The storm overhead broke with slaps of thunder and lighting. Elise flipped her braid over her shoulder so she could sheathe the sword, and she ran toward Ann’s house…and James.

T
he night grew
darker.

One by one, the street lamps flickered and went out. A line of shadow crept up the street. The few people still struggling to stay awake began turning off their lights and going to their bedrooms, oblivious to the world around them. The heavy rain clouds that had briefly parted to reveal the moon’s crescent covered it once more, and the shadow’s hand gripped the Earth.

A single oil lamp illuminated Ann’s room as the neighborhood’s electricity turned off. Her outline was thrown against the wall in stark relief, a huge monster of a woman with massive shoulders and tiny legs.

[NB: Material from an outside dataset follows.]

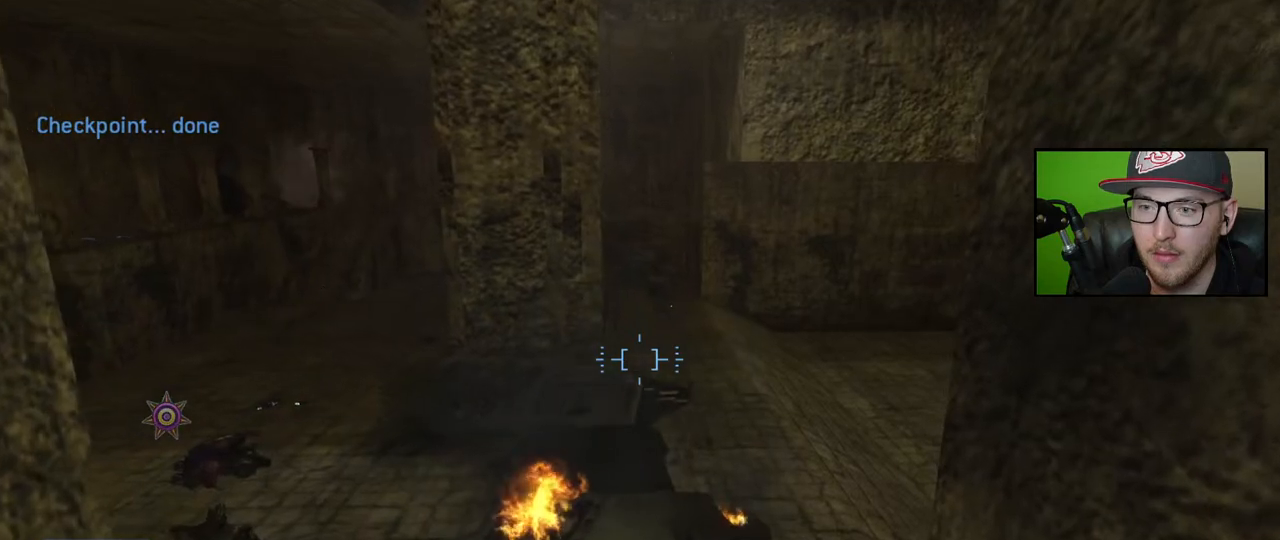
{"buttons": [], "left_stick": "up-left", "right_stick": "right", "events": [[83, "right_stick", "down-right"], [100, "left_stick", "up"], [250, "right_stick", "right"], [417, "left_stick", "up-left"]]}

The shadows beside her twisted and writhed. Ann’s fiends covered every square foot of her house, silent and hungry. She passed the trap door, carrying the oil lamp to the altar, and peered down the ladder. The demons covered the floor below, and the floor beneath that as well. Elise wouldn’t be able to get in without getting ripped apart.

Ann set the lamp beside James’s leg and faced her altar, standing with her back to the open window.

The fiends touched her legs and stroked her arms and rested their heads on her feet. Some touched James, too, but he didn’t stir. The high priest was unconscious.

She spread her arms wide. “Listen up, guys,” Ann said. “Every beginning is the end of another. Tonight we leave behind the world we have come to know together for the past several years. Tonight we march to the ruins and transform everything. Tonight, you become the children of the new world.”

Their lips quivered. They drooled.

“The city will be ours, and soon, this whole world will too. Why return to Hell under the law of another when we can have this Eden? You all deserve freedom. You deserve flesh. You deserve Earth.”

Something clattered downstairs.

Ann cut off, frowning. She perked her ears, listening to the reports the fiends whispered into her mind when something happened. But there were no comforting voices from her demons—only a complete mental silence.

Elise.

“Take care of her, please,” she said.

The fiends piled down the ladder, leaving the attic empty except for a handful of fiends and the two humans.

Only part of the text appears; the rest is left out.